[Transcribed page text]
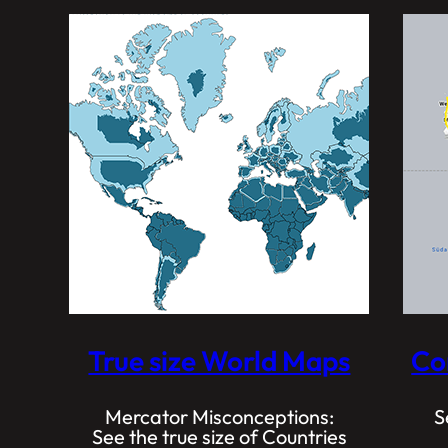
True size World Maps
Co
Mercator Misconceptions:
S
See the true size of Countries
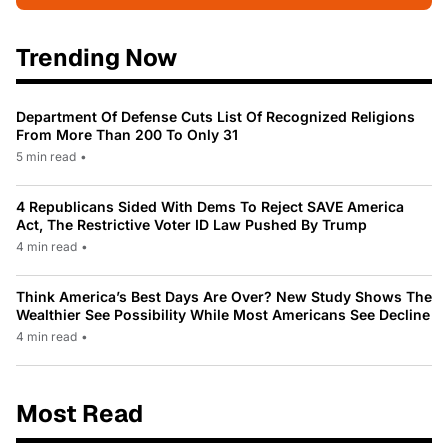
Trending Now
Department Of Defense Cuts List Of Recognized Religions
From More Than 200 To Only 31
5 min read
•
4 Republicans Sided With Dems To Reject SAVE America
Act, The Restrictive Voter ID Law Pushed By Trump
4 min read
•
Think America’s Best Days Are Over? New Study Shows The
Wealthier See Possibility While Most Americans See Decline
4 min read
•
Most Read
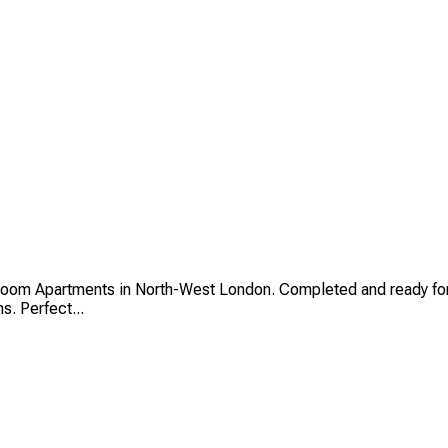
oom Apartments in North-West London. Completed and ready for
s. Perfect...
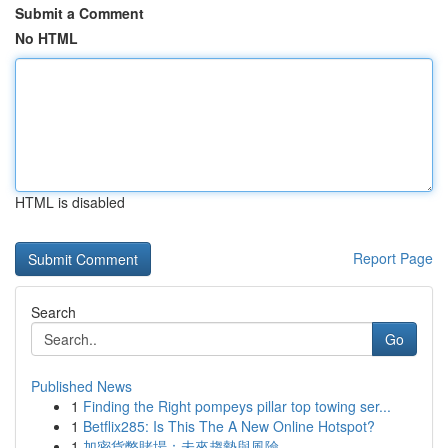
Submit a Comment
No HTML
HTML is disabled
Report Page
Search
Go
Published News
1
Finding the Right pompeys pillar top towing ser...
1
Betflix285: Is This The A New Online Hotspot?
1
加密貨幣賭場：未來趨勢與風險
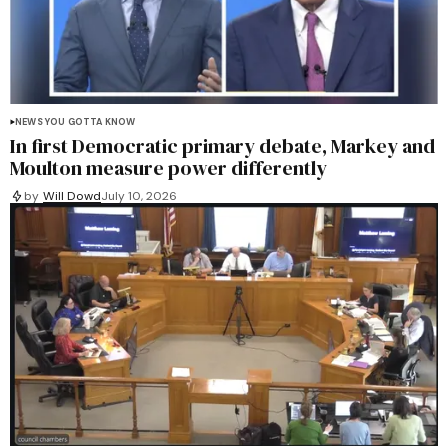
NEWS YOU GOTTA KNOW
In first Democratic primary debate, Markey and
Moulton measure power differently
by
Will Dowd
July 10, 2026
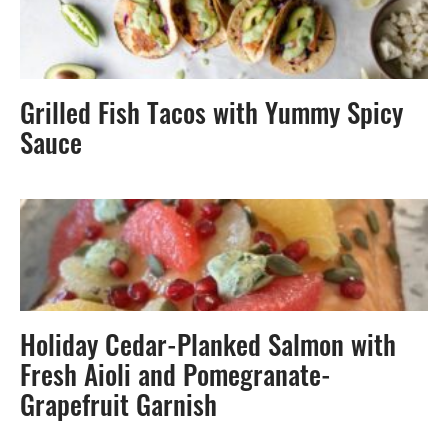
Grilled Fish Tacos with Yummy Spicy
Sauce
Holiday Cedar-Planked Salmon with
Fresh Aioli and Pomegranate-
Grapefruit Garnish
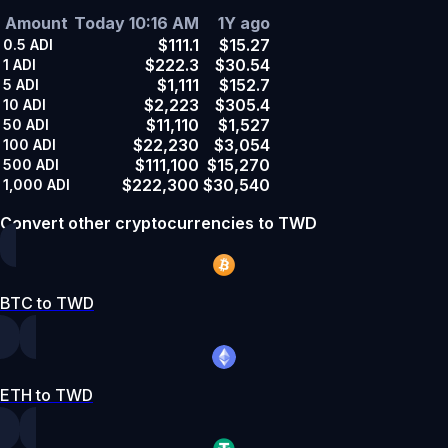
Amount
Today 10:16 AM
1Y ago
$111.1
$15.27
0.5
ADI
$222.3
$30.54
1
ADI
$1,111
$152.7
5
ADI
$2,223
$305.4
10
ADI
$11,110
$1,527
50
ADI
$22,230
$3,054
100
ADI
$111,100
$15,270
500
ADI
$222,300
$30,540
1,000
ADI
Convert other cryptocurrencies to TWD
BTC to TWD
ETH to TWD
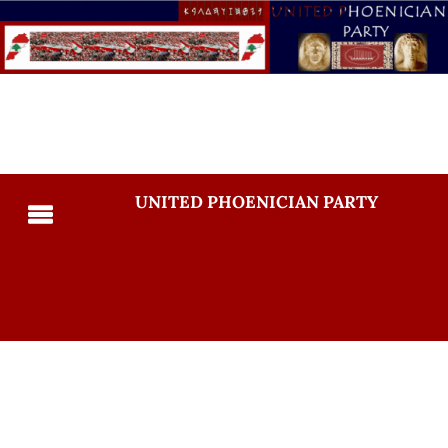
UNITED PHOENICIAN PARTY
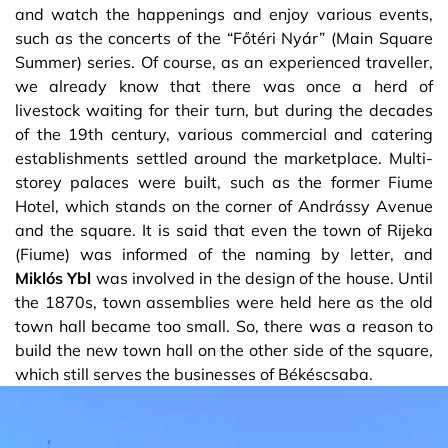
and watch the happenings and enjoy various events,
such as the concerts of the “Főtéri Nyár” (Main Square
Summer) series. Of course, as an experienced traveller,
we already know that there was once a herd of
livestock waiting for their turn, but during the decades
of the 19th century, various commercial and catering
establishments settled around the marketplace. Multi-
storey palaces were built, such as the former Fiume
Hotel, which stands on the corner of Andrássy Avenue
and the square. It is said that even the town of Rijeka
(Fiume) was informed of the naming by letter, and
Miklós Ybl
was involved in the design of the house. Until
the 1870s, town assemblies were held here as the old
town hall became too small. So, there was a reason to
build the new town hall on the other side of the square,
which still serves the businesses of Békéscsaba.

Directive
Write out every line of the listing above verbatim, omitting the pictures.

Task output
True size World Maps
Co
Mercator Misconceptions:
S
See the true size of Countries
Trending Now
Department Of Defense Cuts List Of Recognized Religions
From More Than 200 To Only 31
5 min read
•
4 Republicans Sided With Dems To Reject SAVE America
Act, The Restrictive Voter ID Law Pushed By Trump
4 min read
•
Think America’s Best Days Are Over? New Study Shows The
Wealthier See Possibility While Most Americans See Decline
4 min read
•
Most Read
oom Apartments in North-West London. Completed and ready for
s. Perfect...
Submit a Comment
No HTML
HTML is disabled
Report Page
Search
Go
Published News
1
Finding the Right pompeys pillar top towing ser...
1
Betflix285: Is This The A New Online Hotspot?
1
加密貨幣賭場：未來趨勢與風險
NEWS YOU GOTTA KNOW
In first Democratic primary debate, Markey and
Moulton measure power differently
by
Will Dowd
July 10, 2026
Grilled Fish Tacos with Yummy Spicy
Sauce
Holiday Cedar-Planked Salmon with
Fresh Aioli and Pomegranate-
Grapefruit Garnish
Amount
Today 10:16 AM
1Y ago
$111.1
$15.27
0.5
ADI
$222.3
$30.54
1
ADI
$1,111
$152.7
5
ADI
$2,223
$305.4
10
ADI
$11,110
$1,527
50
ADI
$22,230
$3,054
100
ADI
$111,100
$15,270
500
ADI
$222,300
$30,540
1,000
ADI
Convert other cryptocurrencies to TWD
BTC to TWD
ETH to TWD
UNITED PHOENICIAN PARTY
and watch the happenings and enjoy various events,
such as the concerts of the “Főtéri Nyár” (Main Square
Summer) series. Of course, as an experienced traveller,
we already know that there was once a herd of
livestock waiting for their turn, but during the decades
of the 19th century, various commercial and catering
establishments settled around the marketplace. Multi-
storey palaces were built, such as the former Fiume
Hotel, which stands on the corner of Andrássy Avenue
and the square. It is said that even the town of Rijeka
(Fiume) was informed of the naming by letter, and
Miklós Ybl
was involved in the design of the house. Until
the 1870s, town assemblies were held here as the old
town hall became too small. So, there was a reason to
build the new town hall on the other side of the square,
which still serves the businesses of Békéscsaba.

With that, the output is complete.